## Work order
Within the listing below, please copy exactly the lines between the line holding "battisti federica: 30 -> 15" and the line holding "narduzzi claudio: 30 -> 66", inclusive.

## Dataset entries
--- START ---

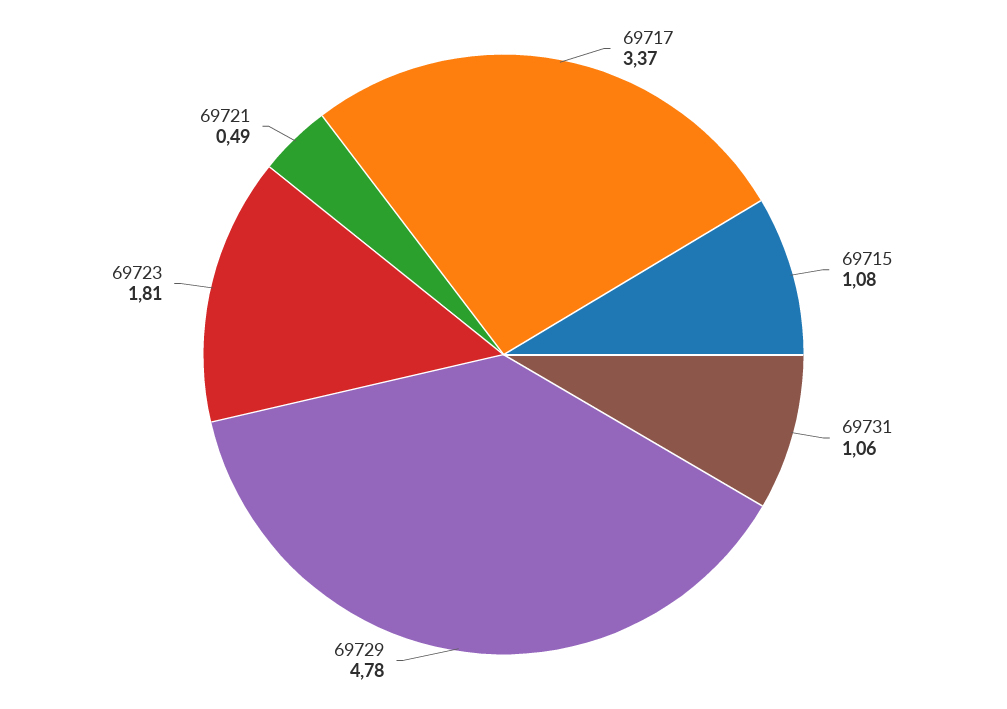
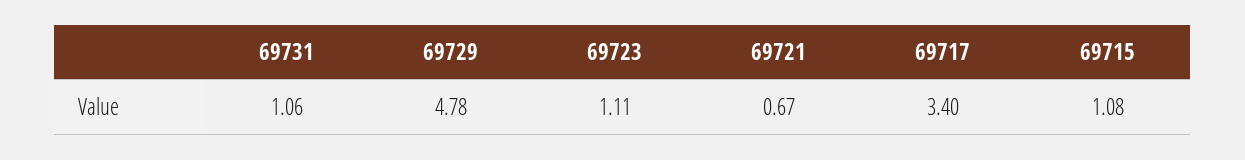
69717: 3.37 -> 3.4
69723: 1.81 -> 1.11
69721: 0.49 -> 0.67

--- END ---
--- START ---

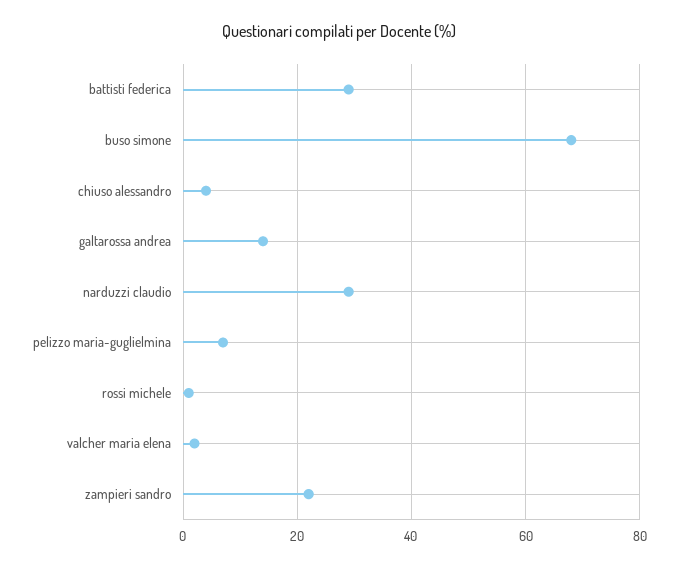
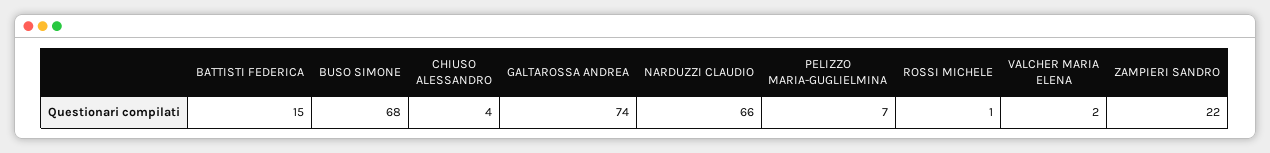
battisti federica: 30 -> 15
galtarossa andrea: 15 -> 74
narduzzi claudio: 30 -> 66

--- END ---
--- START ---

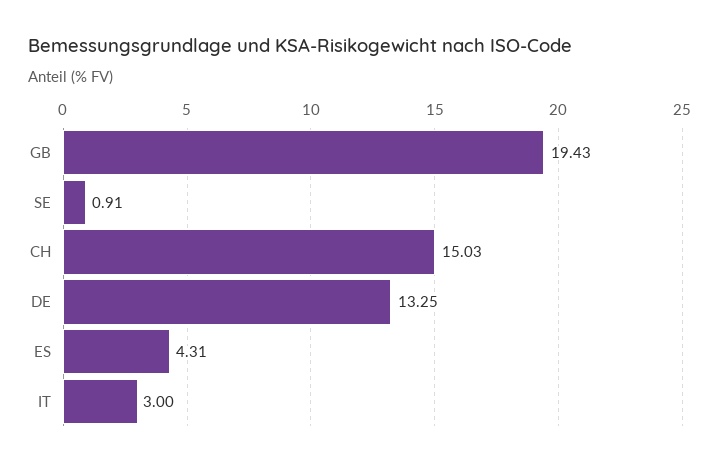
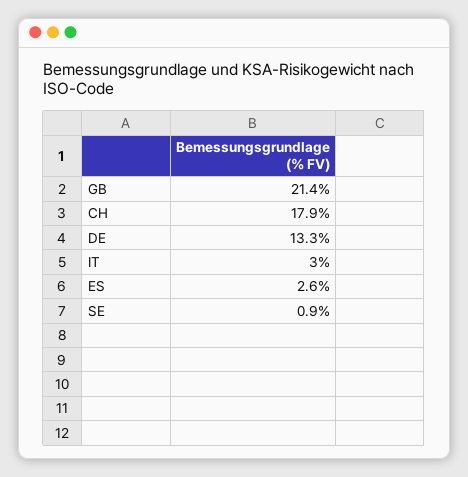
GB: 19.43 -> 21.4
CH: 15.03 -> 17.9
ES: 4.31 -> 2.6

--- END ---

## Answer for this exercise
battisti federica: 30 -> 15
galtarossa andrea: 15 -> 74
narduzzi claudio: 30 -> 66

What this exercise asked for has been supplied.